Solitaire by Alice Oseman (HarperCollins Children's, 31 July 2014)
SOLITAIRE is a bit of a strange one. It's the only book I've ever read which has actually come close to depicting what my life felt like as a teenager, but I'm not 100% sure whether this necessarily makes it a good book. I think, for now, I'm going to say that yes, it sort of does.
Tori Spring is sixteen. She goes to Higgs Grammar School. She blogs. Her life is completely uninspiring. That is until, all in the same day, she meets an eccentric boy called Michael, stumbles upon a mysterious blog called Solitaire, and reunites with her childhood best friend, Lucas. Solitaire begins to play pranks on the school, which grow bigger and gradually more out of hand. The strange thing is, all the things that Solitaire does seem to hold special meaning for Tori alone. With Michael's help, Tori might just discover the truth behind Solitaire.
As I was reading this book, I kept thinking that I probably used to be Tori at some point in my life, and I'm really glad I've stopped being Tori, because being Tori is no fun, and it's also no fun reading about being Tori, either. Tori doesn't care about anything. She lives in this monotonous fog of sadness. She goes to school. She hates everyone there. She doesn't talk to people. She goes home. She spends the rest of her time on the Internet, on her blog. She stays awake at night. She feels sad. She feels nothing.

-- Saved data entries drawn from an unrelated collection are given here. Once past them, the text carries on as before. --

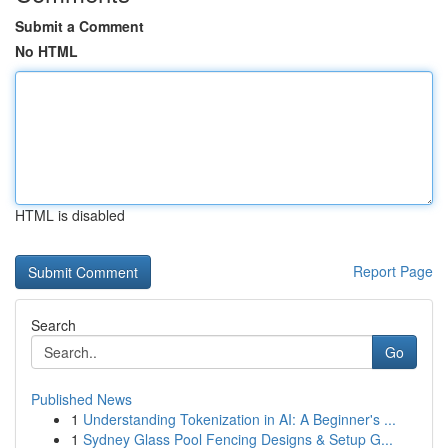
Submit a Comment
No HTML
HTML is disabled
Report Page
Search
Go
Published News
1
Understanding Tokenization in AI: A Beginner's ...
1
Sydney Glass Pool Fencing Designs & Setup G...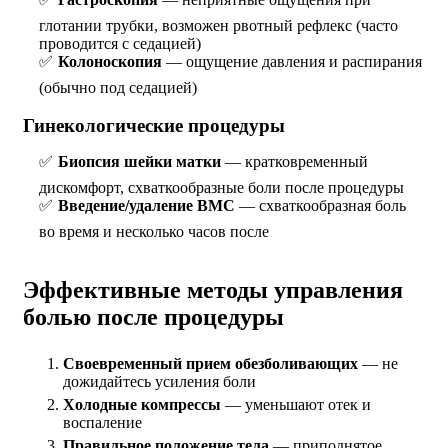
глотании трубки, возможен рвотный рефлекс (часто
проводится с седацией)
Колоноскопия
— ощущение давления и распирания
(обычно под седацией)
Гинекологические процедуры
Биопсия шейки матки
— кратковременный
дискомфорт, схваткообразные боли после процедуры
Введение/удаление ВМС
— схваткообразная боль
во время и несколько часов после
Эффективные методы управления
болью после процедуры
Своевременный прием обезболивающих
— не
дожидайтесь усиления боли
Холодные компрессы
— уменьшают отек и
воспаление
Правильное положение тела
— приподнятое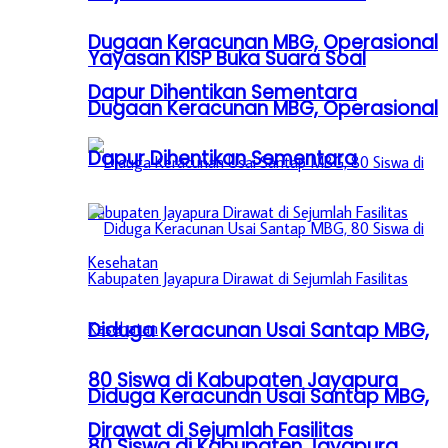
Dugaan Keracunan MBG, Operasional
Yayasan KISP Buka Suara Soal
Dapur Dihentikan Sementara
Dugaan Keracunan MBG, Operasional
Dapur Dihentikan Sementara
Diduga Keracunan Usai Santap MBG,
80 Siswa di Kabupaten Jayapura
Diduga Keracunan Usai Santap MBG,
Dirawat di Sejumlah Fasilitas
80 Siswa di Kabupaten Jayapura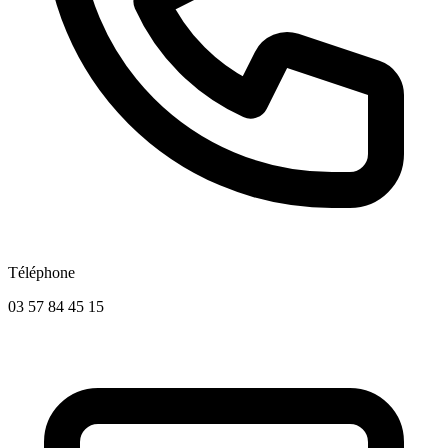
Téléphone
03 57 84 45 15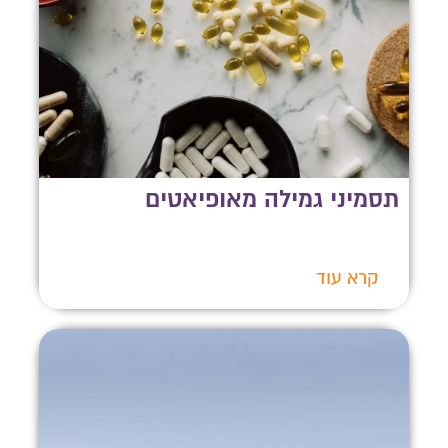
תסמיני גמילה מאופיאטים
קרא עוד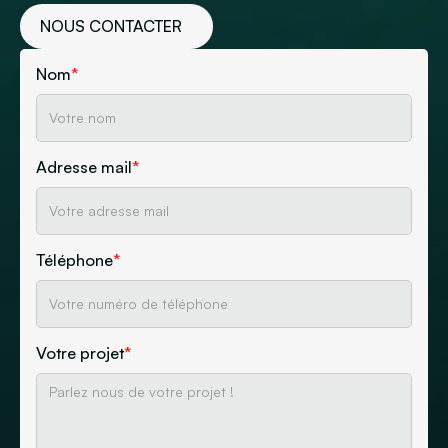
NOUS CONTACTER
Nom
*
Adresse mail
*
Téléphone
*
Votre projet
*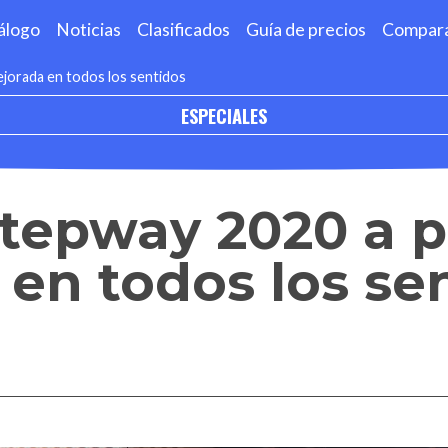
álogo
Noticias
Clasificados
Guía de precios
Compar
jorada en todos los sentidos
ESPECIALES
tepway 2020 a p
en todos los se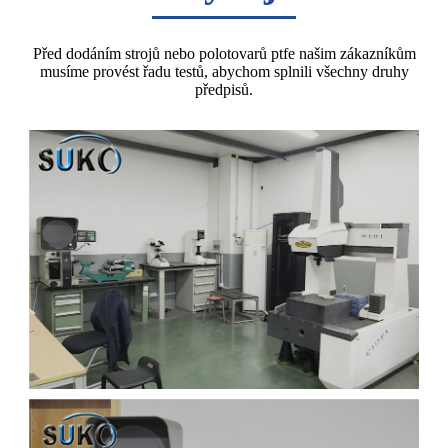
Před dodáním strojů nebo polotovarů ptfe našim zákazníkům
musíme provést řadu testů, abychom splnili všechny druhy
předpisů.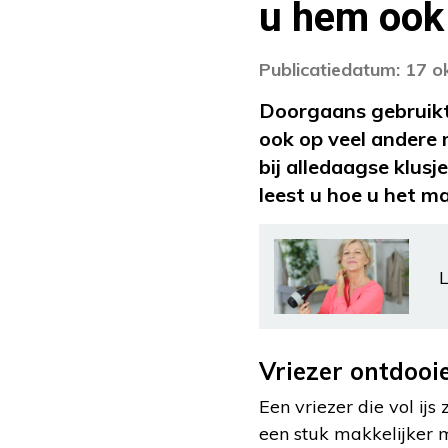
u hem ook
Publicatiedatum: 17 
Doorgaans gebruikt 
ook op veel andere 
bij alledaagse klusj
leest u hoe u het m
L
Vriezer ontdooi
Een vriezer die vol ijs
een stuk makkelijker m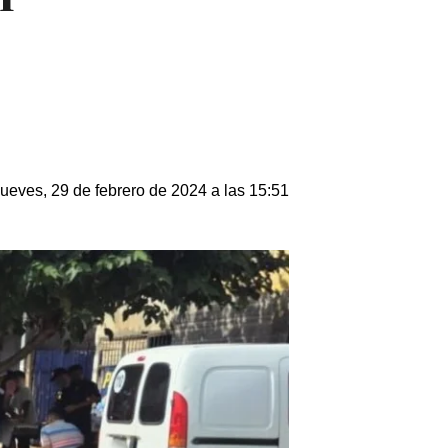
ueves, 29 de febrero de 2024 a las 15:51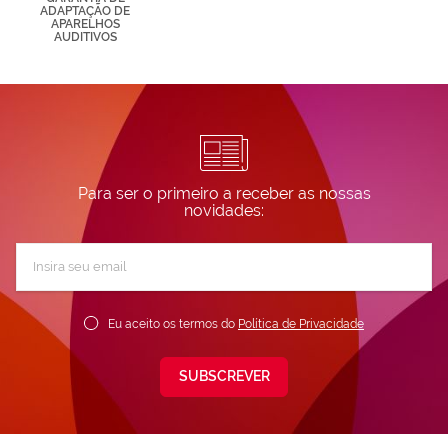
ADAPTAÇÃO DE
APARELHOS
AUDITIVOS
Para ser o primeiro a receber as nossas
novidades:
Subscreva
a
nossa
Newsletter:
Eu aceito os termos do
Política de Privacidade
SUBSCREVER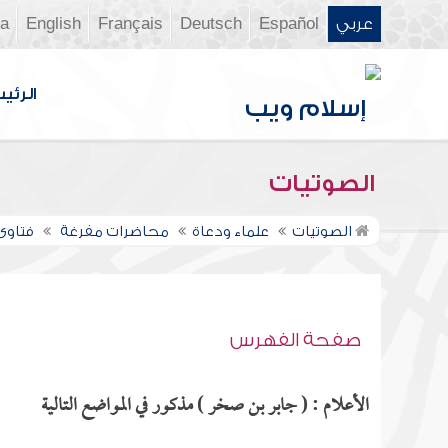
عربي
Español
Deutsch
Français
English
ia
الرئي
الصوتيات
الصوتيات
علماء ودعاة
محاضرات مفرغة
فتاوى ن
صفحة الفهرس
الأعلام : ( جابر بن صخر ) مذكور في المواضع التالية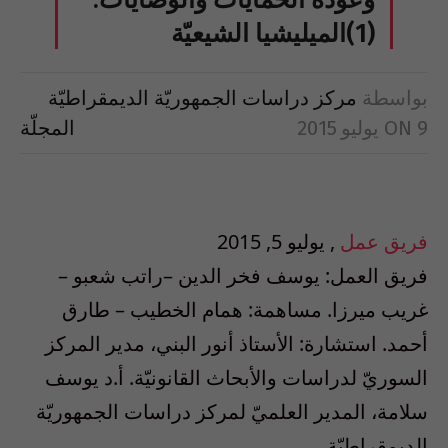
وعودة الحمايات والوصايات:
(1)الميليشيا الشيعيّة
بواسطة
مركز دراسات الجمهوريّة الديمقراطيّة
9 يوليو 2015
ON
المجلّة
فريق عمل
, يوليو 5, 2015
فريق العمل: يوسف فخر الدين –راتب شعبو –
غريب ميرزا. مساهمة: همام الخطيب – طارق
أحمد. استشارة: الأستاذ أنور البني، مدير المركز
السوريّ لدراسات والأبحاث القانونيّة. أ.د يوسف
سلامة، المدير العلميّ لمركز دراسات الجمهوريّة
الديمقراطيّة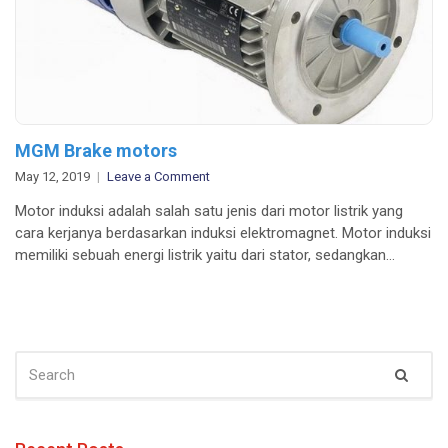
MGM Brake motors
on
May 12, 2019
Leave a Comment
MGM
Motor induksi adalah salah satu jenis dari motor listrik yang
Brake
cara kerjanya berdasarkan induksi elektromagnet. Motor induksi
motors
memiliki sebuah energi listrik yaitu dari stator, sedangkan…
SEARCH
Sear
FOR: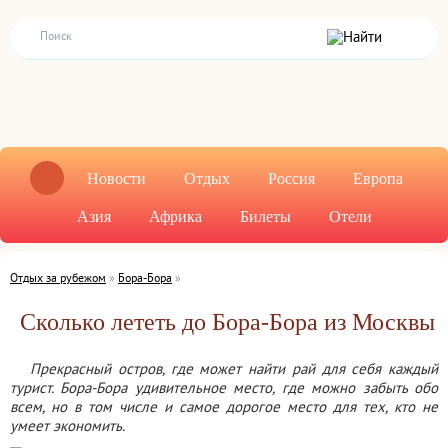
Новости
Отдых
Россия
Европа
Азия
Африка
Билеты
Отели
Отдых за рубежом
»
Бора-Бора
»
Сколько лететь до Бора-Бора из Москвы
Прекрасный остров, где может найти рай для себя каждый
турист. Бора-Бора удивительное место, где можно забыть обо
всем, но в том числе и самое дорогое место для тех, кто не
умеет экономить.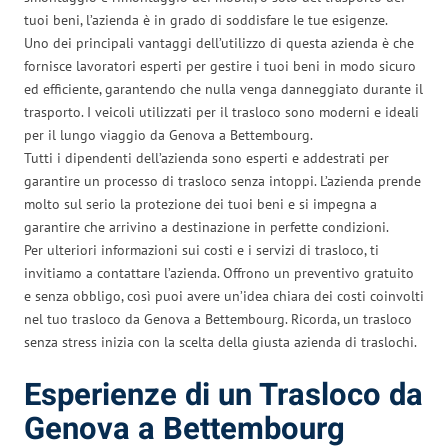
tuoi beni, l’azienda è in grado di soddisfare le tue esigenze.
Uno dei principali vantaggi dell’utilizzo di questa azienda è che
fornisce lavoratori esperti per gestire i tuoi beni in modo sicuro
ed efficiente, garantendo che nulla venga danneggiato durante il
trasporto. I veicoli utilizzati per il trasloco sono moderni e ideali
per il lungo viaggio da Genova a Bettembourg.
Tutti i dipendenti dell’azienda sono esperti e addestrati per
garantire un processo di trasloco senza intoppi. L’azienda prende
molto sul serio la protezione dei tuoi beni e si impegna a
garantire che arrivino a destinazione in perfette condizioni.
Per ulteriori informazioni sui costi e i servizi di trasloco, ti
invitiamo a contattare l’azienda. Offrono un preventivo gratuito
e senza obbligo, così puoi avere un’idea chiara dei costi coinvolti
nel tuo trasloco da Genova a Bettembourg. Ricorda, un trasloco
senza stress inizia con la scelta della giusta azienda di traslochi.
Esperienze di un Trasloco da
Genova a Bettembourg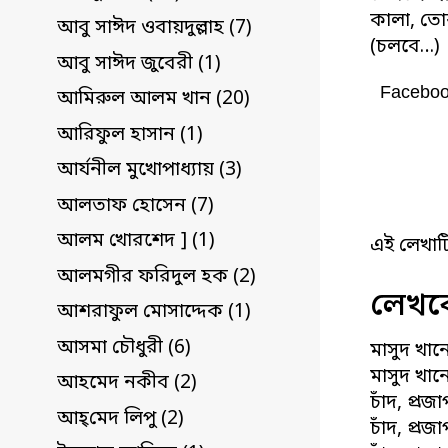
কালা, তো
আবু সাঈদ ওবায়দুল্লাহ (7)
(চলবে…)
আবু সাঈদ জুবেরী (1)
Facebo
আমিরুল আলম খান (20)
আরিফুল হাসান (1)
আর্যনীল মুখোপাধ্যায় (3)
আলতাফ হোসেন (7)
আলম খোরশেদ ] (1)
এই লেখাট
আলমগীর ফরিদুল হক (2)
লেখকে
আশরাফুল মোসাদ্দেক (1)
আসমা চৌধুরী (6)
মাসুদ খান
মাসুদ খান
আহমেদ নকীব (2)
চাঁদ, প্র
আহ্‌মেদ লিপু (2)
চাঁদ, প্র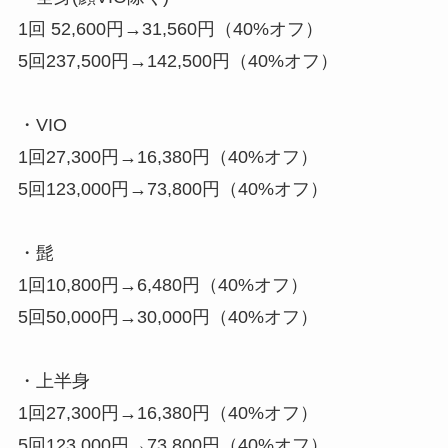
1回 52,600円→31,560円（40%オフ）
5回237,500円→142,500円（40%オフ）
・VIO
1回27,300円→16,380円（40%オフ）
5回123,000円→73,800円（40%オフ）
・髭
1回10,800円→6,480円（40%オフ）
5回50,000円→30,000円（40%オフ）
・上半身
1回27,300円→16,380円（40%オフ）
5回123,000円→73,800円（40%オフ）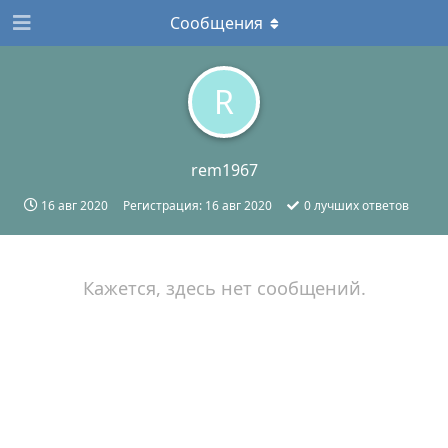
Сообщения
R
rem1967
16 авг 2020
Регистрация:
16 авг 2020
0
лучших ответов
Кажется, здесь нет сообщений.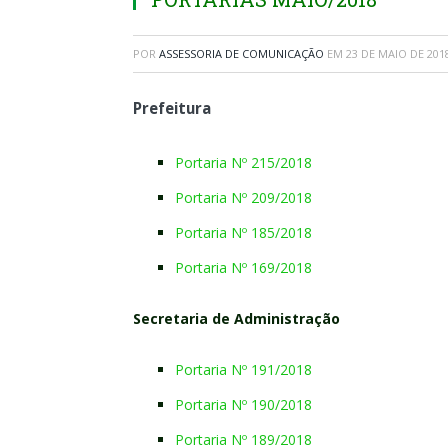
POR
ASSESSORIA DE COMUNICAÇÃO
EM
23 DE MAIO DE 201
Prefeitura
Portaria Nº 215/2018
Portaria Nº 209/2018
Portaria Nº 185/2018
Portaria Nº 169/2018
Secretaria de Administração
Portaria Nº 191/2018
Portaria Nº 190/2018
Portaria Nº 189/2018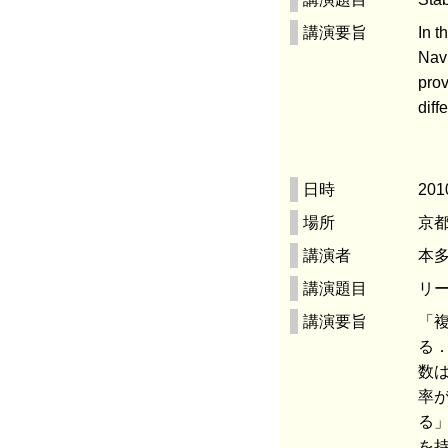
講演要旨
In t
Navi
prov
diff
日時
201
場所
京都
講演者
本多
講演題目
リ
講演要旨
「
る
数
率
る
を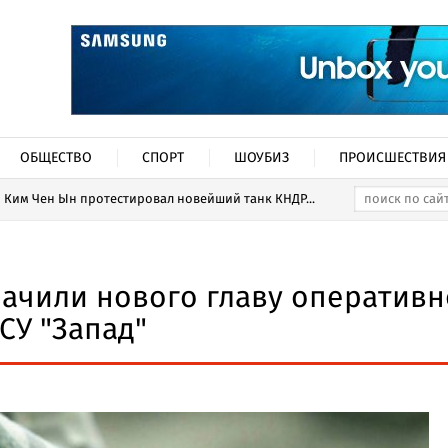
ОБЩЕСТВО
СПОРТ
ШОУБИЗ
ПРОИСШЕСТВИЯ
Ким Чен Ын протестировал новейший танк КНДР...
начили нового главу оперативн
СУ "Запад"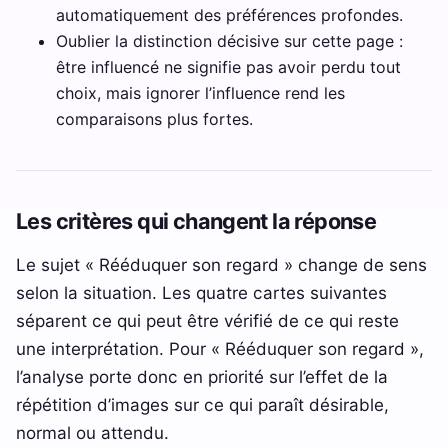
automatiquement des préférences profondes.
Oublier la distinction décisive sur cette page :
être influencé ne signifie pas avoir perdu tout
choix, mais ignorer l’influence rend les
comparaisons plus fortes.
Les critères qui changent la réponse
Le sujet « Rééduquer son regard » change de sens
selon la situation. Les quatre cartes suivantes
séparent ce qui peut être vérifié de ce qui reste
une interprétation. Pour « Rééduquer son regard »,
l’analyse porte donc en priorité sur l’effet de la
répétition d’images sur ce qui paraît désirable,
normal ou attendu.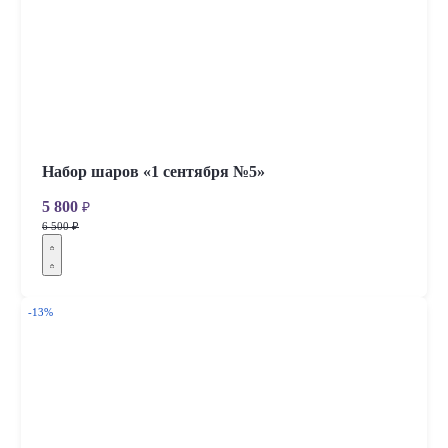
Набор шаров «1 сентября №5»
5 800
₽
6 500 ₽
-13%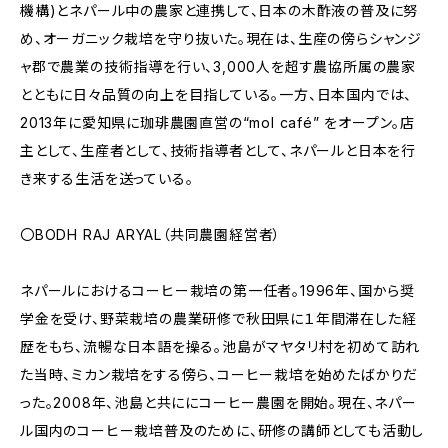
機構)とネパール中の農家と連携して、日本の木酢液の普及に努
め、オーガニック栽培を守り抜いた。現在は、生産の傍らシャンジ
ャ郡で農業の技術指導を行い、3,000人を超す農協所属の農家
とともに日々品質の向上を目指している。一方、日本国内では、
2013年に愛知県に珈琲農園直営の“mol café” をオープン。店
主として、生産者として、技術指導者として、ネパールと日本を行
き来する生活を送っている。
〇BODH RAJ ARYAL（共同農園経営者）
ネパールにおけるコーヒー栽培の第一任者。1996年、国から奨
学金を受け、野菜栽培の農業研修で秋田県に１年間滞在した経
歴をもち、流暢な日本語を操る。池島がマヤタリ村を初めて訪れ
た当時、ミカン栽培をする傍ら、コーヒー栽培を始めたばかりだ
った。2008年、池島と共ににコーヒー農園を開始。現在、ネパー
ル国内のコーヒー栽培普及のために、研修の講師としても活動し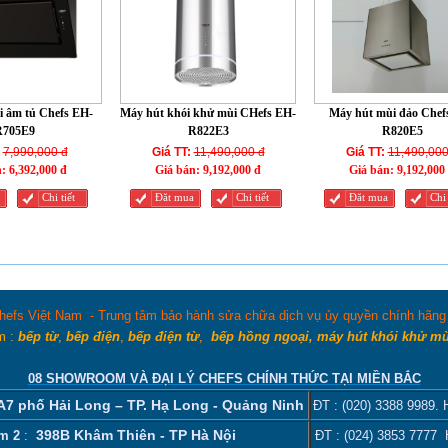
 âm tủ Chefs EH-
Máy hút khói khử mùi CHefs EH-
Máy hút mùi đảo Chef
R705E9
R822E3
R820E5
7,990,000 đ
Giá TT:
11,490,000 đ
Giá TT:
11,490,000
n:
6,392,000 đ
Giá bán:
9,192,000 đ
Giá bán:
9,192,000
Chi tiết
Đăt mua
Chi tiết
Đăt mua
Chi 
hefs Việt Nam - Trung tâm bảo hành sửa chữa dịch vụ ủy quyền chính hãng C
m :
bếp từ
,
bếp điện
,
bếp điện từ
,
bếp hồng ngoại, máy hút khói khử m
08 SHOWROOM VÀ ĐẠI LÝ CHEFS CHÍNH THỨC TẠI MIỀN BẮC
 A7 phố Hải Long – TP. Hạ Long - Quảng Ninh
ĐT :
(020) 3388 9989
. 
398B Khâm Thiên - TP Hà Nội
m 2
:
ĐT :
(024) 3853 7777
H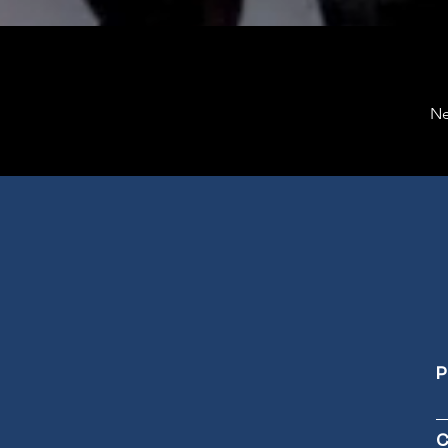
Ne
P
C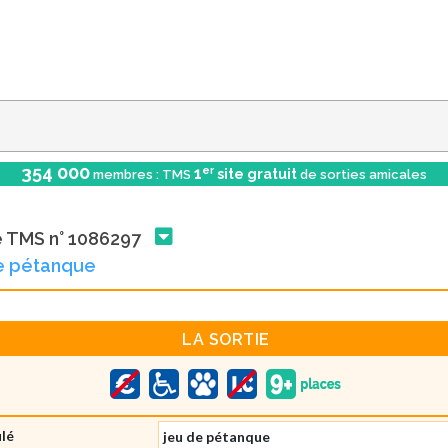
354 000
er
1
site gratuit
membres : TMS
de sorties amicales
e TMS n° 1086297
e pétanque
LA SORTIE
ulé
jeu de pétanque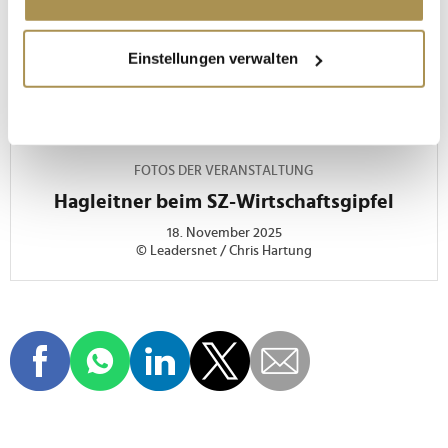
Wenn Sie es erlauben, würden wir auch gerne:
Einstellungen verwalten
Informationen über Ihre geografische Lage
erfassen, welche bis auf einige Meter genau sein
können
Ihr Gerät durch aktives Scannen nach
bestimmten Merkmalen (Fingerprinting) identifizieren
FOTOS DER VERANSTALTUNG
Erfahren Sie mehr darüber, wie Ihre persönlichen Daten
Hagleitner beim SZ-Wirtschaftsgipfel
verarbeitet werden, und legen Sie Ihre Präferenzen im
18. November 2025
Abschnitt Einzelheiten
fest.
© Leadersnet / Chris Hartung
Wir verwenden Cookies, um Inhalte und Anzeigen zu
personalisieren, Funktionen für soziale Medien anbieten
zu können und die Zugriffe auf unsere Website zu
analysieren. Außerdem geben wir Informationen zu Ihrer
Verwendung unserer Website an unsere Partner für
soziale Medien, Werbung und Analysen weiter. Unsere
Partner führen diese Informationen möglicherweise mit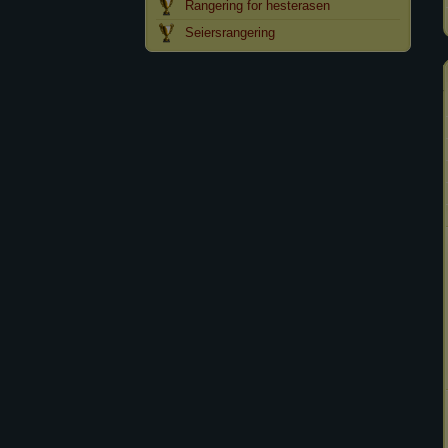
Rangering for hesterasen
Seiersrangering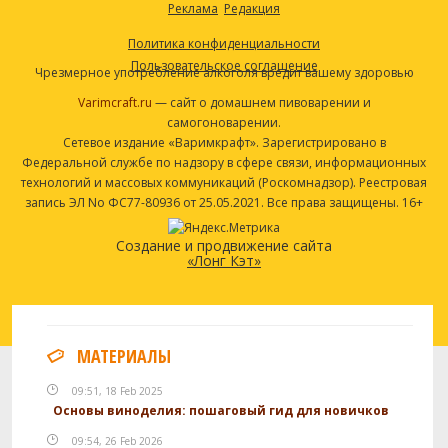
Реклама
Редакция
Политика конфиденциальности
Пользовательское соглашение
Чрезмерное употребление алкоголя вредит вашему здоровью
Varimcraft.ru
— сайт о домашнем пивоварении и
самогоноварении.
Сетевое издание «Варимкрафт». Зарегистрировано в
Федеральной службе по надзору в сфере связи, информационных
технологий и массовых коммуникаций (Роскомнадзор). Реестровая
запись ЭЛ No ФС77-80936 от 25.05.2021. Все права защищены. 16+
Создание и продвижение сайта
«Лонг Кэт»
МАТЕРИАЛЫ
09:51, 18 Feb 2025
Основы виноделия: пошаговый гид для новичков
09:54, 26 Feb 2026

So much of this book was just. That. That repetitive, dull rhythm of Tori's life. This whole book was shrouded in Tori's fog, and it made it incredibly hard to care about anything that was going on, because Tori acted like she didn't care. I know Tori. I know her because I was her, at some point. And to read about in a YA book, to have that boring, sad life laid bare on the page, is really, really strange. On the one hand, I feel like it's a good thing that this book is about how some teenagers, a lot of teenagers, feel sad and have their lives clouded by sadness at some point during their teenage years, and that's okay. It's okay to be sad. But on the other hand, it doesn't exactly make thrilling book material. I was bored but also, strangely, not bored. I just felt like I was being asked to relive 2006 to 2010 all over again, those years when I was Tori.
I wanted to hate Tori, but I couldn't. She was self-absorbed and unsympathetic, but that's very real and relatable. We can't deny that we're probably all like that sometimes.
Even when Tori finally started to care about things, I found it difficult to start with her. Nothing much happens, and the climax is oddly anti-climactic. I wasn't hugely into the whole Solitaire mystery and I guessed early on who was behind it all. I didn't care for Michael, Tori's new friend and something of a love interest. He's the bright light in what is otherwise a pretty depressing book, but he just didn't interest me. I did like some of the side characters, particularly Charlie, Tori's brother, and Becky, Tori's best friend. Becky, especially, was awesome in surprising ways, and Tori and Becky's crumbling friendship was one of the few things that really moved me in this book. And Charlie, well. Charlie's gay. He has a boyfriend, Nick. He also has an eating disorder and he self-harms. I liked all of that. I liked that he and Nick seemed so in love, but that doesn't solve any of Charlie's problems.
I found this book well-written – the prose was beautiful at times – and utterly authentic. It's really different to all the other YA contemporaries out there. But I just can't figure out how I really feel about it. For all the seemingly negative things I've said about it, I believe it's a good book. It's true to life and has important things to say, and I wonder how differently I would have felt about this book if I'd read it back when I was actually Tori Spring.